Gregory Lewis: Super helpful. Thank you very much.
Keith Phillips: Thank you. Thanks, Greg.
Operator: Your next question comes from the line of Mahima Kakani of JPMorgan. Please go ahead.
Mahima Kakani: Hi, everyone. This is Mahima Kakani on for Bill Peterson. Maybe starting with Carolina, what is your latest thinking on pursuing rezoning of the land for mining purposes? Is that sort of a 2024 story, or is it 2025? Then can you maybe also touch on any estimated costs associated with this process?
Keith Phillips: Great question. The costs associated with it are pretty modest. There are some engineering studies we’ll be doing as part of that process, but through the life of the rezoning process it’s in the single-digit millions of dollars. I think from a timing perspective, we’re looking at the project kind of holistically and as we think about a funding timeline that’s really 18 months to 24 months from the time we commenced it and we’re just now really sort of commencing it. The rezoning process we think of as a 6 months to 9-month process. The question is when’s the right time to do that? We’ve reached the conclusion that the right time to do that is probably during 2025. We’re in an election year. We’re in May. We’d be bumping up against timelines if kind of rushed it.
We don’t think it’s the right thing for us to do or for the county, frankly for us to rush what’s a pretty important process. This is the biggest economic development project in the county in years and years and years if not ever from a capital perspective. So our plan with that is to really prepare ourselves properly over the course of this year to kind of embark on that formally in 2025.
Mahima Kakani : Okay. Thank you for that, Cully. Maybe a second question on NAL. Do you expect to get to your internally projected normalized cash cost level in the back half of this year considering you’ll get to full run rate production or is there room for costs to move even lower in 2025 and beyond?
Keith Phillips: I’ll give you my answer. Patrick can pipe in if he has a different view. I think we’re going to see pretty substantial progress this year. I think Patrick mentioned the inventory adjustments that affected price costs in Q1 that Dayana had reported. I think those are reversed and kind of worked their way average out over time, but I think on a cash cost of production basis, we hope to see substantial improvement in – we hope to see improvement Q2 and meaningful improvement the second half of the year and I would think we should be at kind of run rate and then it’s really a question of are you in a quarter or two where the ore is of higher grade or quality and maybe there’s movement. I think we expect to hit those targets our internal targets by the end of the year. Do you agree with that, Patrick?
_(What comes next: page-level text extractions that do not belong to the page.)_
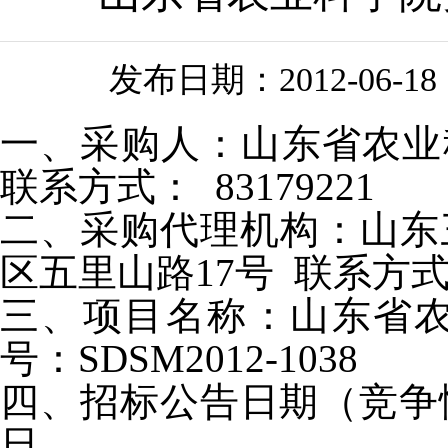
发布日期：
2012-06-18
一、采购人：山东省农业
联系方式： 83179221
二、采购代理机构：山东
区五里山路17号 联系方式：0
三、项目名称：山东省
号：SDSM2012-1038
四、招标公告日期（竞争性
日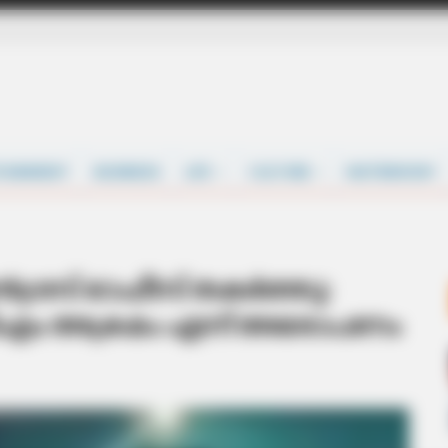
TAINMENT
BUSINESS
LIFE
CULTURE
MATRIMONY
ഗ്രസ് ഓഫീസ് തകർത്തു:
പിഎം അക്രമം എന്ന് അരോപണം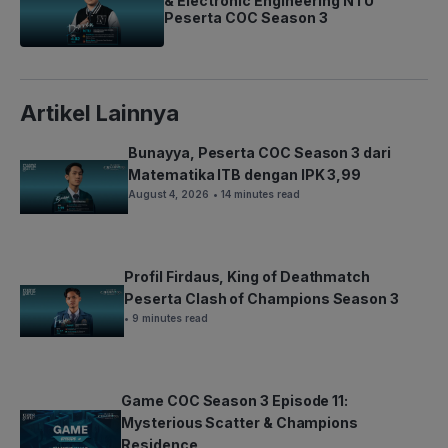
& Electronic Engineering NTU
Peserta COC Season 3
Artikel Lainnya
Bunayya, Peserta COC Season 3 dari
Matematika ITB dengan IPK 3,99
August 4, 2026
• 14 minutes read
Profil Firdaus, King of Deathmatch
Peserta Clash of Champions Season 3
• 9 minutes read
Game COC Season 3 Episode 11:
Mysterious Scatter & Champions
Residence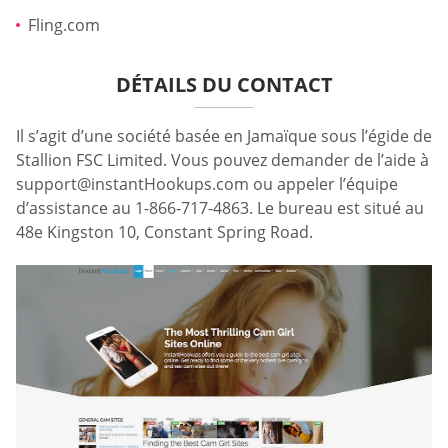
Fling.com
DÉTAILS DU CONTACT
Il s’agit d’une société basée en Jamaïque sous l’égide de
Stallion FSC Limited. Vous pouvez demander de l’aide à
support@instantHookups.com
ou appeler l’équipe
d’assistance au 1-866-717-4863. Le bureau est situé au
48e Kingston 10, Constant Spring Road.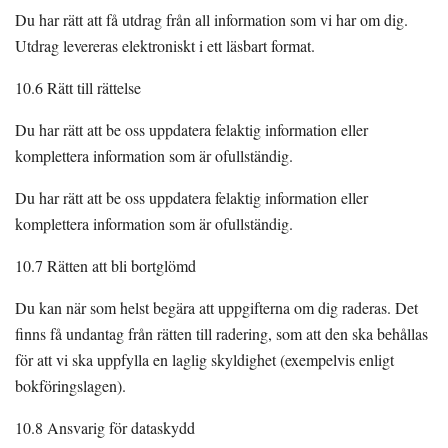
Du har rätt att få utdrag från all information som vi har om dig.
Utdrag levereras elektroniskt i ett läsbart format.
10.6 Rätt till rättelse
Du har rätt att be oss uppdatera felaktig information eller
komplettera information som är ofullständig.
Du har rätt att be oss uppdatera felaktig information eller
komplettera information som är ofullständig.
10.7 Rätten att bli bortglömd
Du kan när som helst begära att uppgifterna om dig raderas. Det
finns få undantag från rätten till radering, som att den ska behållas
för att vi ska uppfylla en laglig skyldighet (exempelvis enligt
bokföringslagen).
10.8 Ansvarig för dataskydd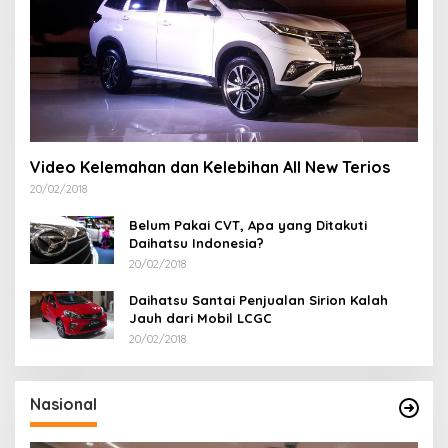
Video Kelemahan dan Kelebihan All New Terios
20/02/2018
Belum Pakai CVT, Apa yang Ditakuti
Daihatsu Indonesia?
20/02/2018
Daihatsu Santai Penjualan Sirion Kalah
Jauh dari Mobil LCGC
20/02/2018
Nasional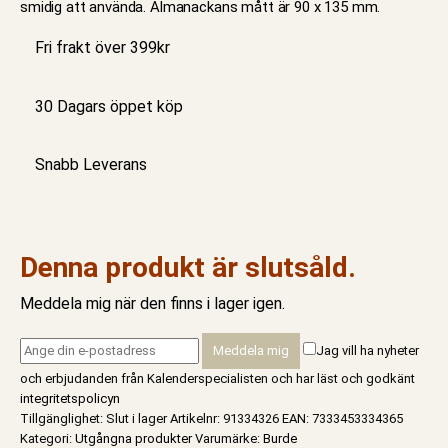
smidig att använda. Almanackans mått är 90 x 135 mm.
Fri frakt över 399kr
30 Dagars öppet köp
Snabb Leverans
Denna produkt är slutsåld.
Meddela mig när den finns i lager igen.
Jag vill ha nyheter
och erbjudanden från Kalenderspecialisten och har läst och godkänt
integritetspolicyn
Tillgänglighet:
Slut i lager
Artikelnr:
91334326
EAN
:
7333453334365
Kategori:
Utgångna produkter
Varumärke:
Burde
Patrick Brindle: Yeah, I agree with that. We would expect as production increases we do see meaningful improvement in unit operating costs on an unproduced basis. I think we mentioned last quarter we’re still working through some of the old underground works in the pit and that will persist through the greater part of 2024. So I think even going into the first half of 2025 there’s still some room for some level of cash operating cost improvement as we get through those old works and we’re back into kind of fresh rocks in operation.